Isogenies and the Discrete Logarithm Problem in Jacobians of Genus 3 Hyperelliptic Curves

TL;DR

This paper introduces explicit isogenies that transfer the discrete logarithm problem from hyperelliptic genus 3 Jacobians to non-hyperelliptic ones, where DLP is easier to solve, revealing vulnerabilities in certain cryptographic systems.

Contribution

It provides explicit formulae for isogenies with kernel $(\ZZ/2\ZZ)^3$ for hyperelliptic genus 3 curves and demonstrates their practical application in reducing DLP instances.

Findings

Explicit isogenies exist for a significant fraction of hyperelliptic genus 3 curves.

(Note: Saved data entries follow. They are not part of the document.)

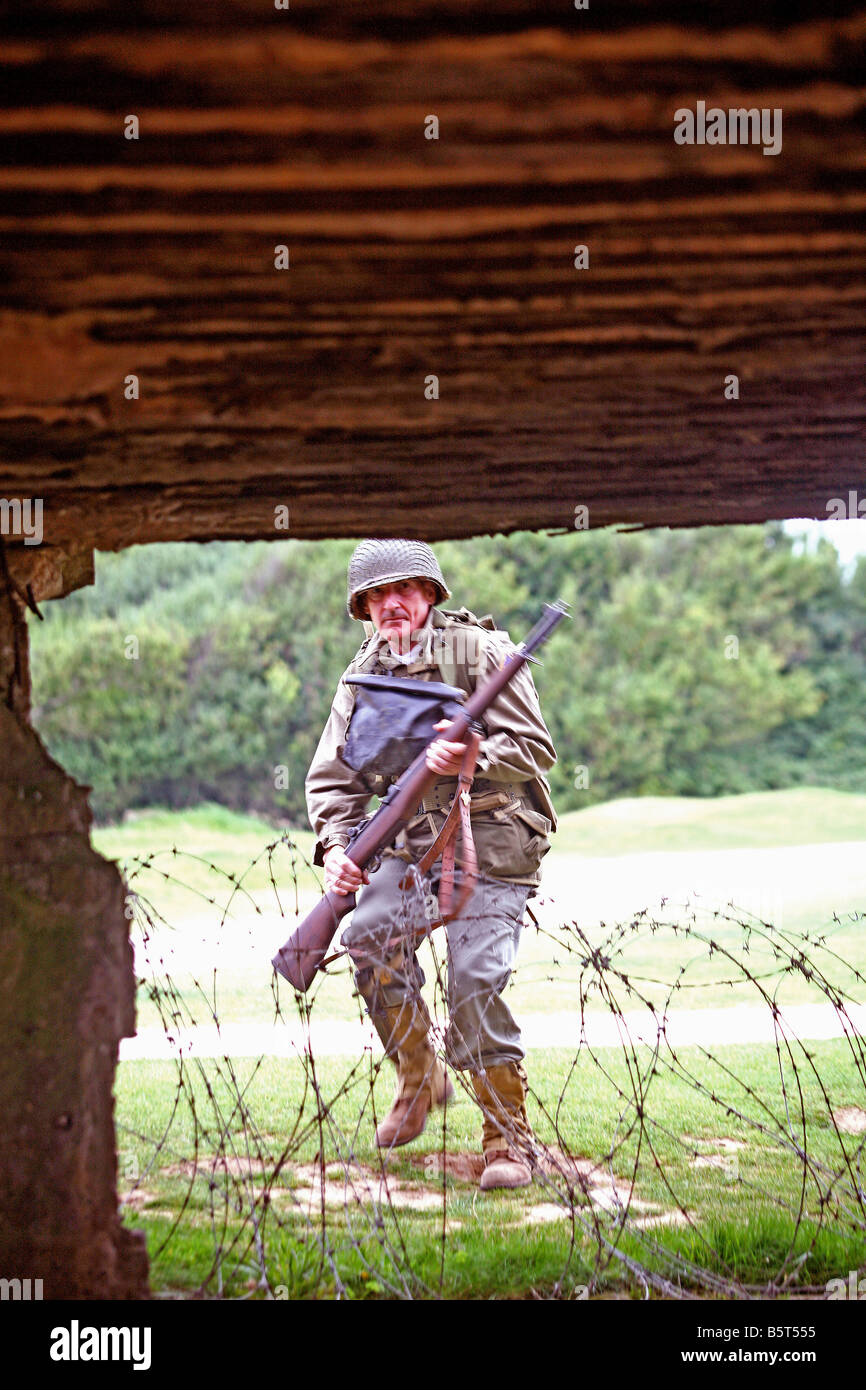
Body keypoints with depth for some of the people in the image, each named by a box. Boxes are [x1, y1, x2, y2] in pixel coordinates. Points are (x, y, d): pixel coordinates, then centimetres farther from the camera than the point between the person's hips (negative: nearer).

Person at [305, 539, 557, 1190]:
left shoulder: (480, 651, -7)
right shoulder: (361, 678, 8)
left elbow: (536, 748, -9)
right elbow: (333, 777, 9)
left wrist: (471, 758, -27)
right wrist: (336, 846, -9)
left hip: (491, 839, -5)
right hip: (411, 840, 5)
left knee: (476, 981, -15)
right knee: (371, 938, -19)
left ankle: (509, 1134, -1)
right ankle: (421, 1078, 4)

The reduction from hyperelliptic to non-hyperelliptic Jacobians is efficient and explicit.

Approximately 18.57% of hyperelliptic genus 3 curves over finite fields can be reduced using these isogenies.

Abstract

We describe the use of explicit isogenies to translate instances of the Discrete Logarithm Problem (DLP) from Jacobians of hyperelliptic genus 3 curves to Jacobians of non-hyperelliptic genus 3 curves, where they are vulnerable to faster index calculus attacks. We provide explicit formulae for isogenies with kernel isomorphic to $(\ZZ/2\ZZ)^3$ (over an algebraic closure of the base field) for any hyperelliptic genus 3 curve over a field of characteristic not 2 or 3. These isogenies are rational for a positive fraction of all hyperelliptic genus 3 curves defined over a finite field of characteristic $p > 3$. Subject to reasonable assumptions, our constructions give an explicit and efficient reduction of instances of the DLP from hyperelliptic to non-hyperelliptic Jacobians for around 18.57% of all hyperelliptic genus 3 curves over a given finite field. We conclude with a discussion on extending these ideas to isogenies with more general kernels. A condensed version of this work appeared in the proceedings of the EUROCRYPT 2008 conference.